INVESTIGAÇÃO POR HOMICÍDIO

Polícia Civil de Goiás investiga pai suspeito de matar filho e ex-esposa

Montagem fotográfica de Ozanan Ricardo Machado e Aparecida Almeida Dias
Ozanan Ricardo Machado (esq.) e a vítima Aparecida Almeida Dias (dir.)

Homem teria planejado a morte de Thaliton Henrique Dias Machado por uma dívida de R$ 50 mil. Caso pode revelar outros crimes do passado.

A Polícia Civil de Goiás investiga a possível ligação de Ozanan Ricardo Machado com a morte de sua ex-esposa, Aparecida Almeida Dias, ocorrida há cerca de 20 anos em Pires do Rio (GO), e apura o desaparecimento de outro filho do investigado. O homem, de 59 anos, foi preso na terça-feira (4/8) suspeito de planejar o assassinato do próprio filho, Thaliton Henrique Dias Machado.

A detenção ocorreu em Senador Canedo, na Região Metropolitana de Goiânia, e também envolveu a atual companheira do investigado, Simone Viana Silva, e o irmão dela, Wanderson da Silva. As autoridades buscam agora esclarecer a extensão da rede de violência mantida pelo suspeito.

O crime contra Thaliton Henrique aconteceu no dia 23 de dezembro, em uma propriedade rural em Trindade (GO). O jovem, que atuava como chacareiro, foi surpreendido por disparos enquanto trabalhava. Na época, o pai chegou a sugerir que o filho possuía desavenças com terceiros, tese rapidamente descartada pelos investigadores.

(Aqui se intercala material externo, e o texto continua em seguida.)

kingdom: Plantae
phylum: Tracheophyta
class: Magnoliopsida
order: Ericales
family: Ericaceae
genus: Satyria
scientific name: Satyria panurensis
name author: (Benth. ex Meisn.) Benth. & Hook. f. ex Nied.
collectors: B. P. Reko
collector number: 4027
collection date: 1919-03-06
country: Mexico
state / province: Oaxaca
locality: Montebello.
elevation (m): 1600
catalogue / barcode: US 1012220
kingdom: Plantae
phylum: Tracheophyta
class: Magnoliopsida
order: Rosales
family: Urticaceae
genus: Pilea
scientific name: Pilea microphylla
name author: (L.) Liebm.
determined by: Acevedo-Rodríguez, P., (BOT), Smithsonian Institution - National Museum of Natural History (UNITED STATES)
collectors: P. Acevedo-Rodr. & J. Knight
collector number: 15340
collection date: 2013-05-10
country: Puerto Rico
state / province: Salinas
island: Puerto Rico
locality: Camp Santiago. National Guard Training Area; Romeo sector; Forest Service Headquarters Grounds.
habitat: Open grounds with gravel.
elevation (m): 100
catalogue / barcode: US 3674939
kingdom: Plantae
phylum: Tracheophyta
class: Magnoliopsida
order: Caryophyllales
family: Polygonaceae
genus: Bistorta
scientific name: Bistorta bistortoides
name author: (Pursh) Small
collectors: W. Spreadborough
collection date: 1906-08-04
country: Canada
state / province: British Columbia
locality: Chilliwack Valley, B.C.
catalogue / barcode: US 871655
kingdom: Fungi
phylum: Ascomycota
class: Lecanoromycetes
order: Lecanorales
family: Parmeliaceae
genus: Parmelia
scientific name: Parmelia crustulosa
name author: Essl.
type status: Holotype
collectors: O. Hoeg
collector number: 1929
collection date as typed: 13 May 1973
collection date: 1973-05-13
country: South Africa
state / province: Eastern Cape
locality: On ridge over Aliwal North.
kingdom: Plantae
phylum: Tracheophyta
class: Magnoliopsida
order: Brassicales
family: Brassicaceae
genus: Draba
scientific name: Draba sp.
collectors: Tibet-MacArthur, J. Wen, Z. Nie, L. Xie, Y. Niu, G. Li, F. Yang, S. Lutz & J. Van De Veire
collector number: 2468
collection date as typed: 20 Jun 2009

A reviravolta no caso ocorreu após um terceiro filho de Ozanan procurar a polícia com evidências cruciais: mensagens de áudio onde o pai confessaria o crime. Segundo o depoimento, o homem teria assassinado Thaliton devido a uma dívida de R$ 50 mil que o jovem cobrava do genitor. Além disso, a vítima ameaçava denunciar o suposto envolvimento do pai no desaparecimento de sua mãe, Aparecida.

A Polícia Civil aponta que a motivação seria financeira e de encobrimento. Após o homicídio, Ozanan teria tentado eliminar outras testemunhas, incluindo Simone e Wanderson, que agora são apontados como coautores no assassinato de Thaliton. Wanderson teria confessado o recebimento de R$ 15 mil para executar o crime.